>>>
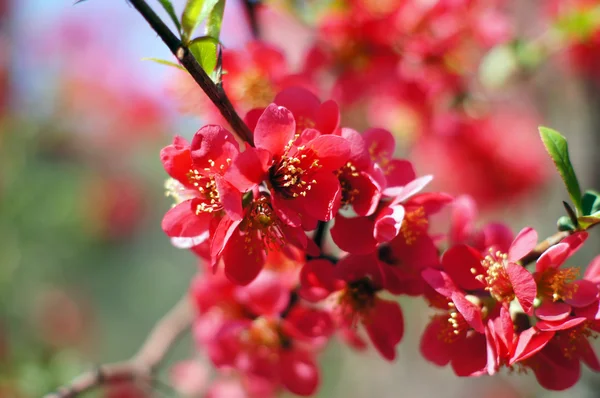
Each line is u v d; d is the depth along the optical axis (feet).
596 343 2.26
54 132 3.64
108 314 3.88
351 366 3.59
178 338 1.83
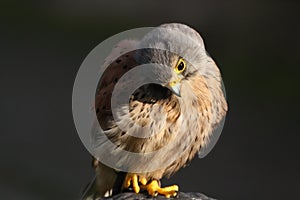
<<<
Leave the pictures out and output the rest of the listing exactly.

Each line is u v d; d is the depth along the optical axis (feet).
596 343 2.26
54 132 3.64
108 314 3.88
351 366 3.59
178 338 1.83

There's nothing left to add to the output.